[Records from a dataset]
# # # # # # #

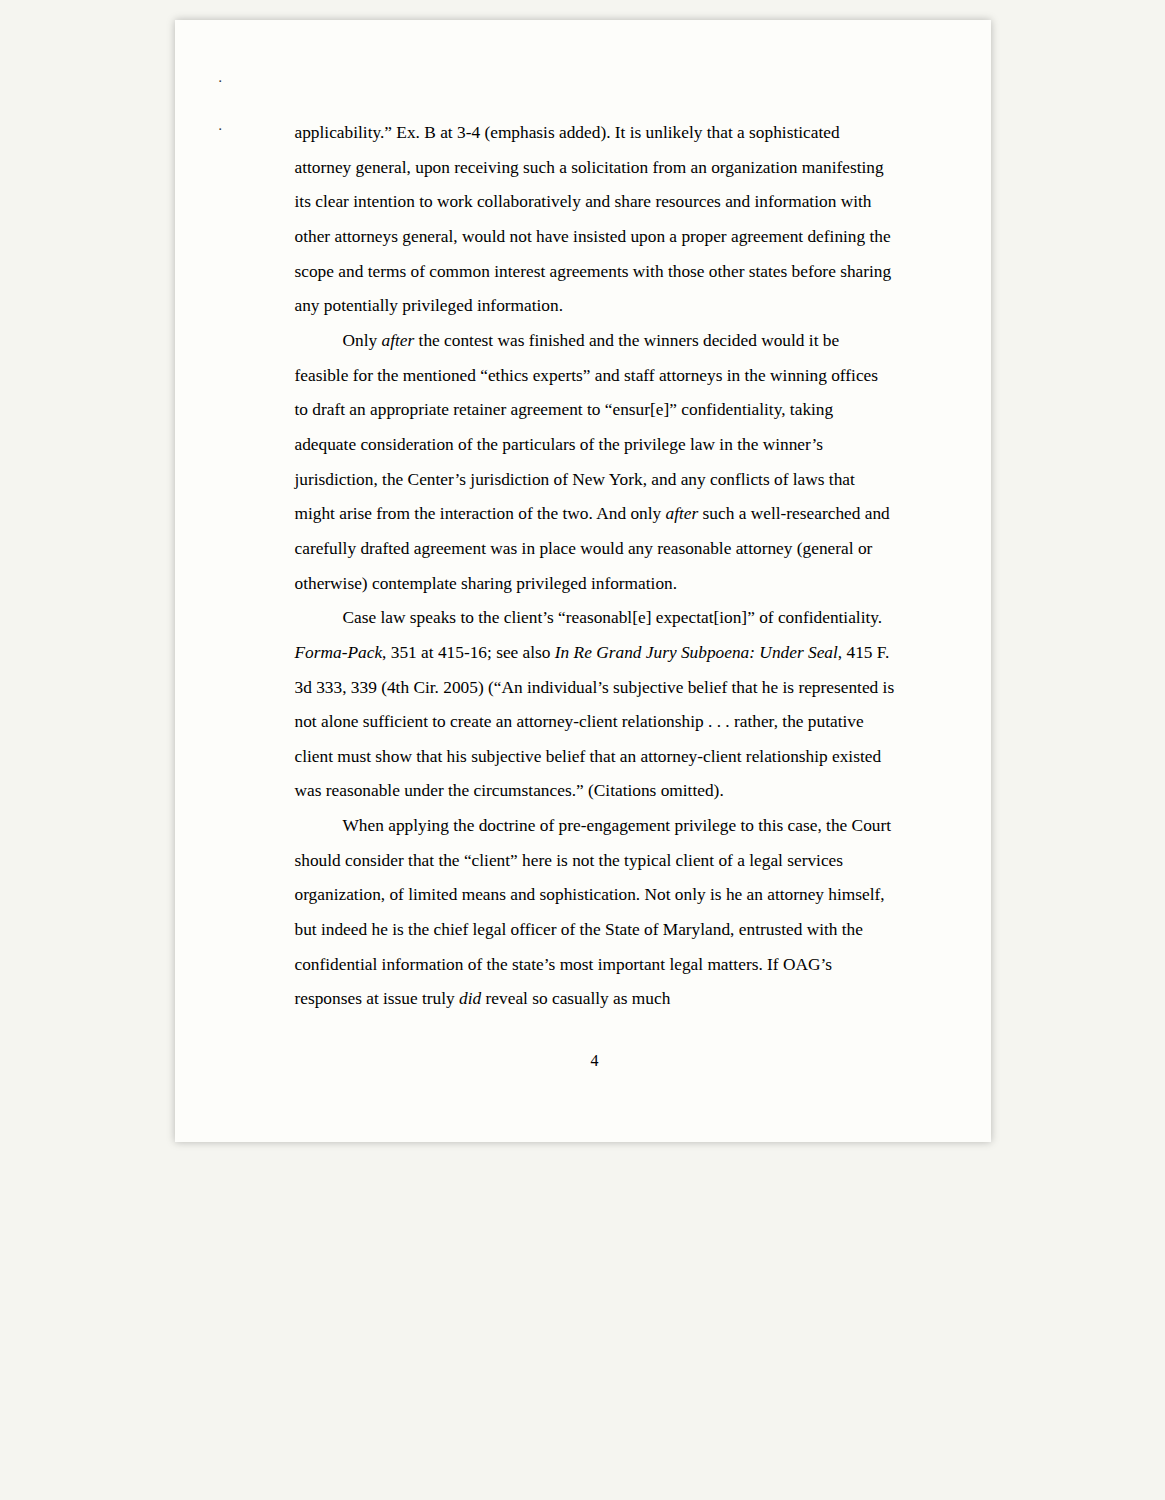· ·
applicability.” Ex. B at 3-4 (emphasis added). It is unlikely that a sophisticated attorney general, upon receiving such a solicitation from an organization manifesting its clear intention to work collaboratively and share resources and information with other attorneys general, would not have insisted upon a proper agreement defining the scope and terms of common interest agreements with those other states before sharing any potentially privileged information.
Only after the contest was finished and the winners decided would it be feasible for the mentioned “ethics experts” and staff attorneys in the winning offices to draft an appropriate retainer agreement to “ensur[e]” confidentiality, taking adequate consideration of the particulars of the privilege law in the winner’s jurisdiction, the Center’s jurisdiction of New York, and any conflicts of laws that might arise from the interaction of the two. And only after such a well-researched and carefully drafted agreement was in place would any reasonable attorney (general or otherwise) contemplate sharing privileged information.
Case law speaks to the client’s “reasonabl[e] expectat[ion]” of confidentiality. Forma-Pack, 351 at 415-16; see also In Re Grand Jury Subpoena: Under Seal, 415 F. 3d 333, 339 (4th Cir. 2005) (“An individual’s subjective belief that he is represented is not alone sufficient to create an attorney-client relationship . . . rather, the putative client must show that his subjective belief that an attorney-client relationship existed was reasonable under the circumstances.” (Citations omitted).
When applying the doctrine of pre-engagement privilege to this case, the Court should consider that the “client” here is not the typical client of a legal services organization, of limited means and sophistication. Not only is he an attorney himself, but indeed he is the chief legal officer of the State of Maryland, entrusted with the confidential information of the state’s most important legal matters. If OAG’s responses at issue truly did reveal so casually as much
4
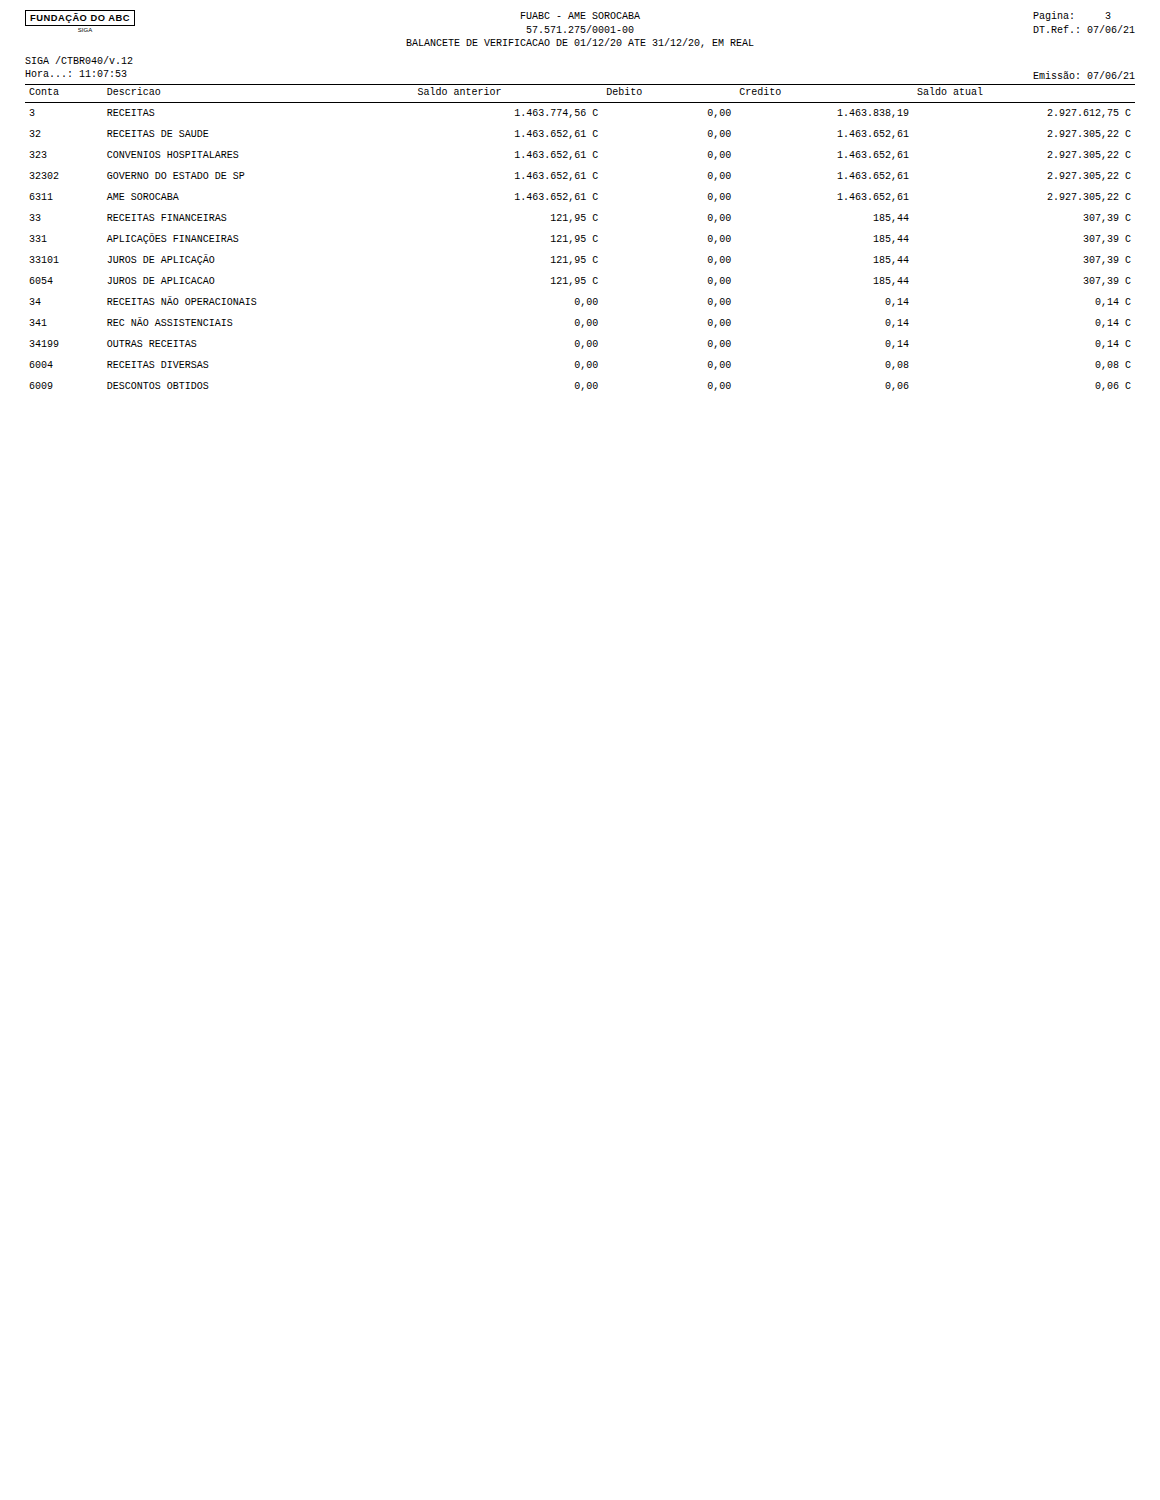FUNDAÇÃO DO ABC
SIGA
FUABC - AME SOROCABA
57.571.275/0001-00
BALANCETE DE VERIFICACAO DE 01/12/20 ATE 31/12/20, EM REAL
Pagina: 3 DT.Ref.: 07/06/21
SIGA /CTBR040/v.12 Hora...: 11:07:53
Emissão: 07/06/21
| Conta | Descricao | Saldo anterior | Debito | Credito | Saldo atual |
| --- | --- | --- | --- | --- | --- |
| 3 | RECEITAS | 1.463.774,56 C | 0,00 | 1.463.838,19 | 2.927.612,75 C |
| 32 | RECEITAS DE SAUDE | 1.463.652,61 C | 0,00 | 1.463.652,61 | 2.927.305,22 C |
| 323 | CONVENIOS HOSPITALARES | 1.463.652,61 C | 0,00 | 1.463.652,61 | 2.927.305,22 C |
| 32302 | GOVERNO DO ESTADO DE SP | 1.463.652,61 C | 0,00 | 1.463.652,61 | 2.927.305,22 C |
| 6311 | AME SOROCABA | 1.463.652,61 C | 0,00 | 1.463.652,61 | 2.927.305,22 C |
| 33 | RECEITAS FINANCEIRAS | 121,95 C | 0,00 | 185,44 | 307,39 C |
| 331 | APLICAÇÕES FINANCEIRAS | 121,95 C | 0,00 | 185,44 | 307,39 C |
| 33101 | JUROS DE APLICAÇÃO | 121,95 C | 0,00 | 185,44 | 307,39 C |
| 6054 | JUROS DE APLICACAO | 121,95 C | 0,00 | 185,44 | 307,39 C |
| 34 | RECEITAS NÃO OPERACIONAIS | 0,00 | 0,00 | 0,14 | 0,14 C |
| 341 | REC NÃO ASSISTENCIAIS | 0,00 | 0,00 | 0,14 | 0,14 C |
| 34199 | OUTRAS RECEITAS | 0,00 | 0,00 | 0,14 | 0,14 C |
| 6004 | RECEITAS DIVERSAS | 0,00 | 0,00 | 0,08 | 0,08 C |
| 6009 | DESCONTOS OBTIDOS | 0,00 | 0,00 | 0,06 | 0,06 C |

# # # # # # #

## TASK TO COMPLETE
Lines from the one above containing "FUNDAÇÃO DO ABC" down to the one containing "33 | RECEITAS" should be transcribed exactly, with both ends kept and no pictures.

## SOLUTION FOR THIS TASK
FUNDAÇÃO DO ABC
SIGA
FUABC - AME SOROCABA
57.571.275/0001-00
BALANCETE DE VERIFICACAO DE 01/12/20 ATE 31/12/20, EM REAL
Pagina: 3 DT.Ref.: 07/06/21
SIGA /CTBR040/v.12 Hora...: 11:07:53
Emissão: 07/06/21
| Conta | Descricao | Saldo anterior | Debito | Credito | Saldo atual |
| --- | --- | --- | --- | --- | --- |
| 3 | RECEITAS | 1.463.774,56 C | 0,00 | 1.463.838,19 | 2.927.612,75 C |
| 32 | RECEITAS DE SAUDE | 1.463.652,61 C | 0,00 | 1.463.652,61 | 2.927.305,22 C |
| 323 | CONVENIOS HOSPITALARES | 1.463.652,61 C | 0,00 | 1.463.652,61 | 2.927.305,22 C |
| 32302 | GOVERNO DO ESTADO DE SP | 1.463.652,61 C | 0,00 | 1.463.652,61 | 2.927.305,22 C |
| 6311 | AME SOROCABA | 1.463.652,61 C | 0,00 | 1.463.652,61 | 2.927.305,22 C |
| 33 | RECEITAS FINANCEIRAS | 121,95 C | 0,00 | 185,44 | 307,39 C |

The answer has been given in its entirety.